L'article 3 intitulé Recrutements Additionnels stipule que :
« Si au cours de l'exécution des Prestations, le Client décide de recruter, en sus du nombre de poste.s initialement prévu.s à l'objet du contrat, plusieurs des candidats H/F présentés par le Cabinet, que ce soit pour le ou les postes visés par le présent Contrat, ou pour tout autre poste, le Client devra payer les honoraires correspondants pour chacun des candidats H/F ainsi placés selon les modalités prévues à l'article 1 "Tarif / Budget" ci-dessus.
Par ailleurs, si le.s candidat.s H/F présenté(s) par le Cabinet n'est.ne sont pas retenu.s par le Client ou s'il.s rejettent l'offre d'emploi ou de collaboration faite par le Client et qu'il.s est.sont ultérieurement employé.s par ou collabore.nt avec le Client pour ce poste ou tout autre poste dans un délai de douze mois suivant la date de leur première présentation au Client, ce dernier s'oblige à payer au Cabinet les honoraires prévus par le présent Contrat.
De même, si le Client présente un.des candidat.s H/F, sélectionné.s pour le Client par le Cabinet, à une autre personne ou société, et si le.s candidat.e.s H/F est.sont engagé.s pour un poste similaire ou pour tout autre poste par, ou collabore.nt avec cette personne ou cette société dans un délai de douze mois suivant la date de leur première présentation au Client, ce dernier s'engage à payer au Cabinet les honoraires prévus par le présent Contrat ».
L'article 5, intitulé Clause de garantie, stipule que :
« En cas de départ des candidats présentés par la SAS CCLD dans le cadre de leur période d'essai (non renouvelée), soit de leur propre fait, soit du fait du Client, le Cabinet s'engage à reprendre une nouvelle recherche sans frais, sous réserve du règlement préalable de la totalité du prix unitaire défini ci-dessus, et conformément à l'article 2 "Modalités de facturation et paiement" ci-avant.
Cette garantie est mise en 'uvre à la demande expresse et écrite du Client dans un délai d'un mois maximum après le départ du.des candidat.e.s H/F concerné.e.s présenté.e.s par le Cabinet.
Cette garantie n'est valable qu'une seule fois pour chaque candidat H/F présenté par le Cabinet et ayant fait l'objet d'un recrutement par le Client.

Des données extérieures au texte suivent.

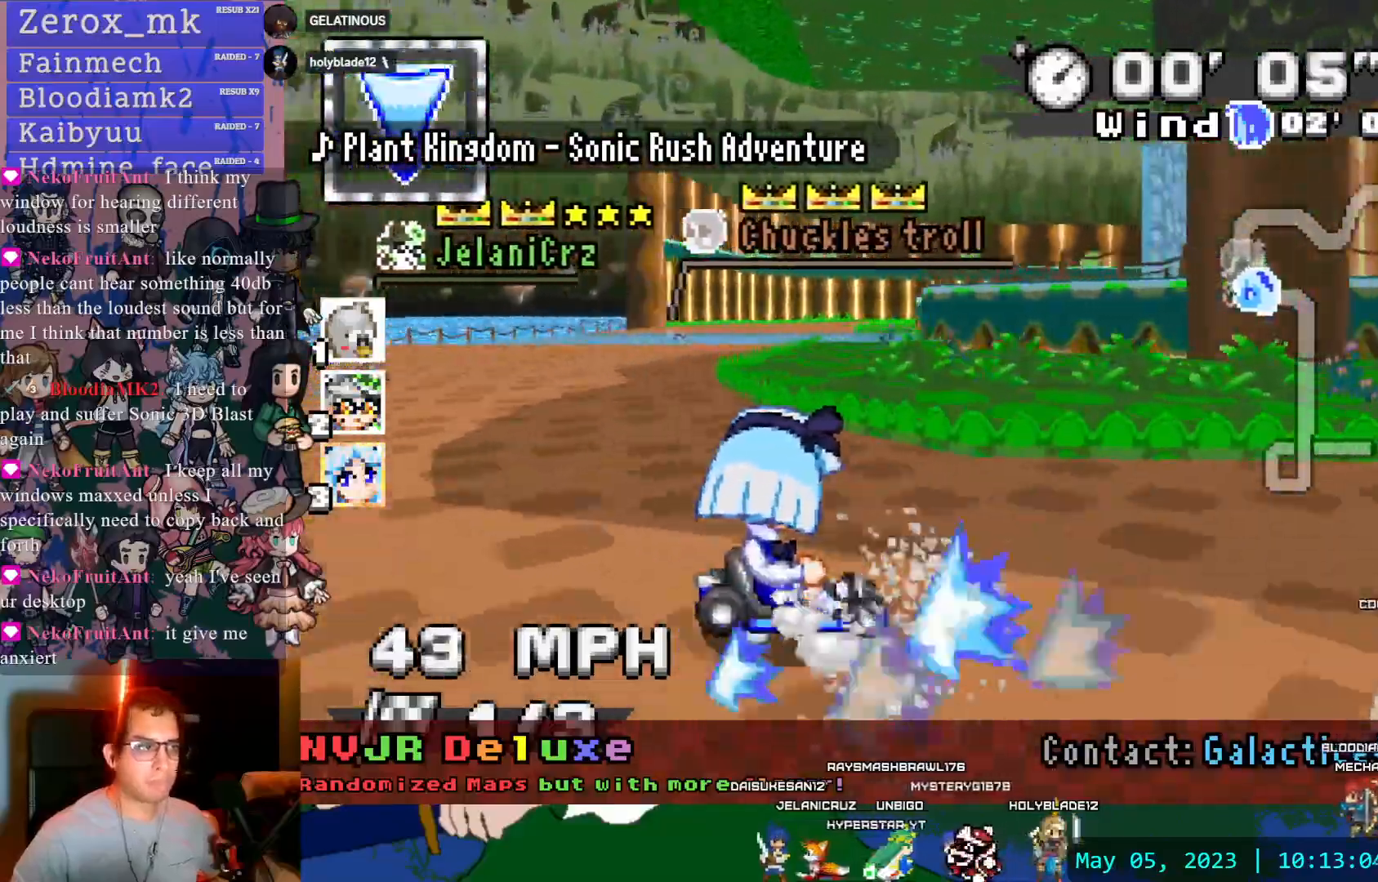
{"buttons": ["CROSS"], "left_stick": "right", "right_stick": "center", "events": [[83, "left_stick", "left"], [233, "left_stick", "center"], [267, "DPAD_LEFT", "down"], [367, "DPAD_DOWN", "down"], [367, "DPAD_LEFT", "up"], [400, "left_stick", "right"], [483, "DPAD_DOWN", "up"]]}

La présente garantie ne peut jouer en cas de modification majeure du poste initialement objet des Prestations ou de l'organisation du Client, ou pour une cause accidentelle non liée à la responsabilité propre aux candidats H/F. Les prestations mises en 'uvre au titre de cette garantie sont soumises aux mêmes clauses que celles prévues au Contrat initial et sont donc, entre autres, limitées à une durée de vingt-quatre semaines ».
L'article 6, intitulé « Résiliation à la demande du Client » stipule enfin :
« En cas de demande de résiliation du Contrat, en tout ou en partie, et ce avant l'exécution complète des Prestations, à l'initiative du Client, non justifiée par une faute dûment prouvée du Cabinet, comme en cas de modification de la demande du Client en cours d'exécution des Prestations, concernant notamment la description du profil du candidat H/F validée par les parties, la totalité du montant d'honoraires prévu aux présentes devra être versée au Cabinet et toutes sommes versées en application du Contrat resteront définitivement acquises au Cabinet, sans préjudice de tous autres droits à compensation du Cabinet ».
L'art du recrutement n'étant pas une science exacte, la SAS CCLD ne peut être tenue que d'une obligation de moyens.